The church is not, of course, immune from any of this. Because of our foundational ethic to love one’s neighbour as oneself we can see the sense in protecting the vulnerable through spacial distancing. We can see the sense in closing down public gatherings. We can see the sense in passing on public health messages about hygiene. And, of course, we are seeking to mitigate the social-psychological affects of these lockdowns by connecting our people into pastoral care matrices and making resources available through various media to encourage prayer, worship and a continuing connection to the sacred story in which we find our communal sense of vocation. None of this makes us immune, however, to feelings of bewildernment, hopelessness and even despair. Many in our communities will struggle terribly in the days to come.

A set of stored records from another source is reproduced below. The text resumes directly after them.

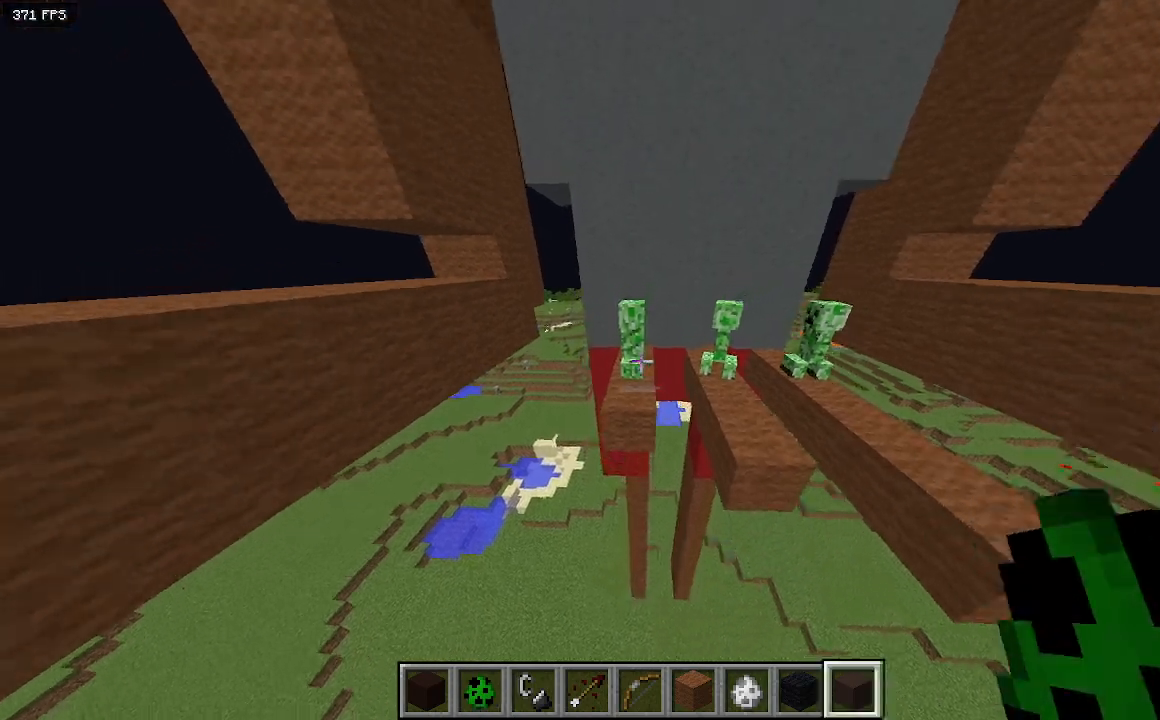
{"keys": ["s"], "events": []}
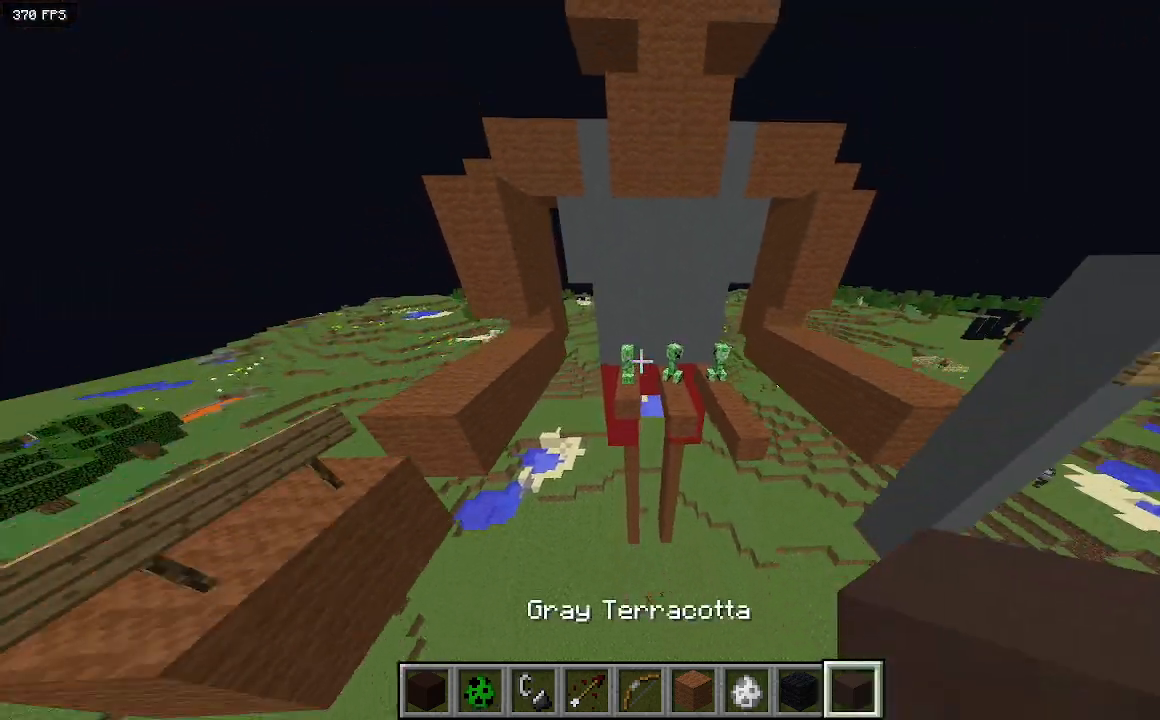
{"keys": [], "events": [[100, "s", "up"]]}
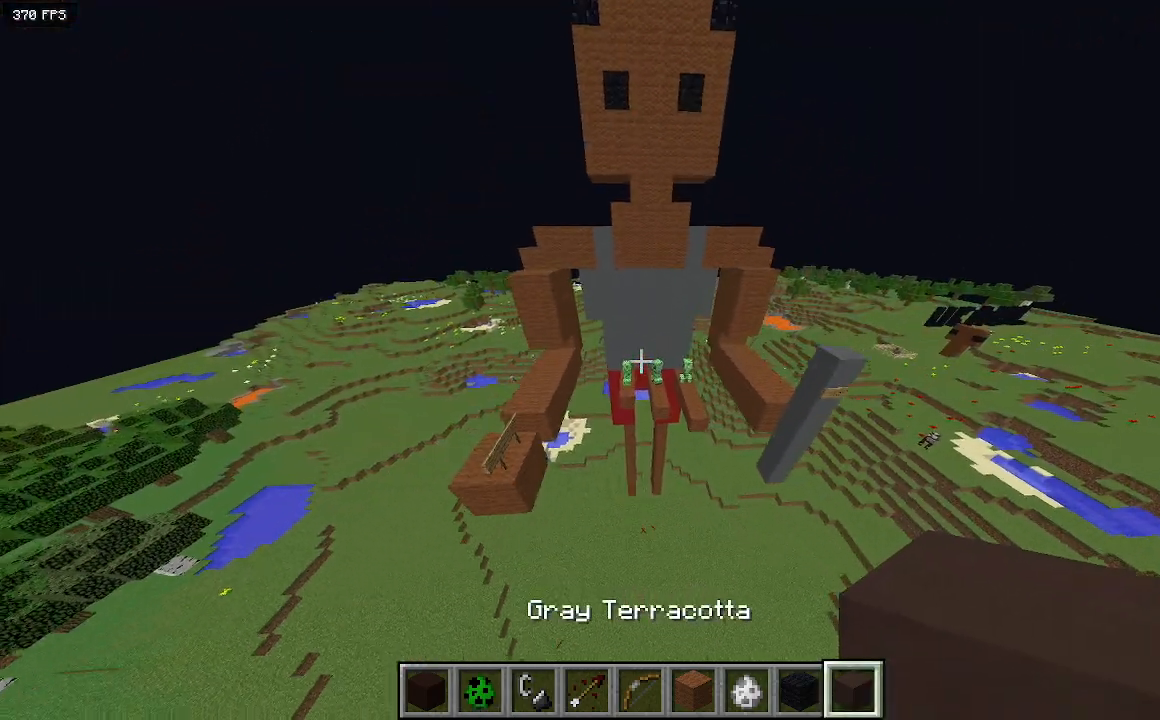
{"keys": [], "events": []}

Many of my collegues – both clergy and academic theologians – have been seeking to locate this current existential within the explanatory narratives of Christian faith, both biblical and liturgical. Some are saying that the lockdown of churches places us in something approximating the exile of Israel and Judah’s aristocratic classes to Assyria and Babylon, respectively. We are at home, but we are not at home. Because we cannot meet and encourage each other, because many of the liturgical and missional imperatives we are accustomed to pursuing without inhibition have been forbidden, we find ourselves alientated from the symbolic sources of our communal identity and purpose. We are like the Jerusalemites who found themselves in a strange land where ‘singing the Lord’s song’ seemed almost impossible (Psalm 137). The irony here, of course, is that those who could not sing the Lord’s song were actually singing the Lord’s song. They were remembering their narrative genealogies and looking to them for guidance. As are our churches right now, in the midst of the COVID-19 crisis.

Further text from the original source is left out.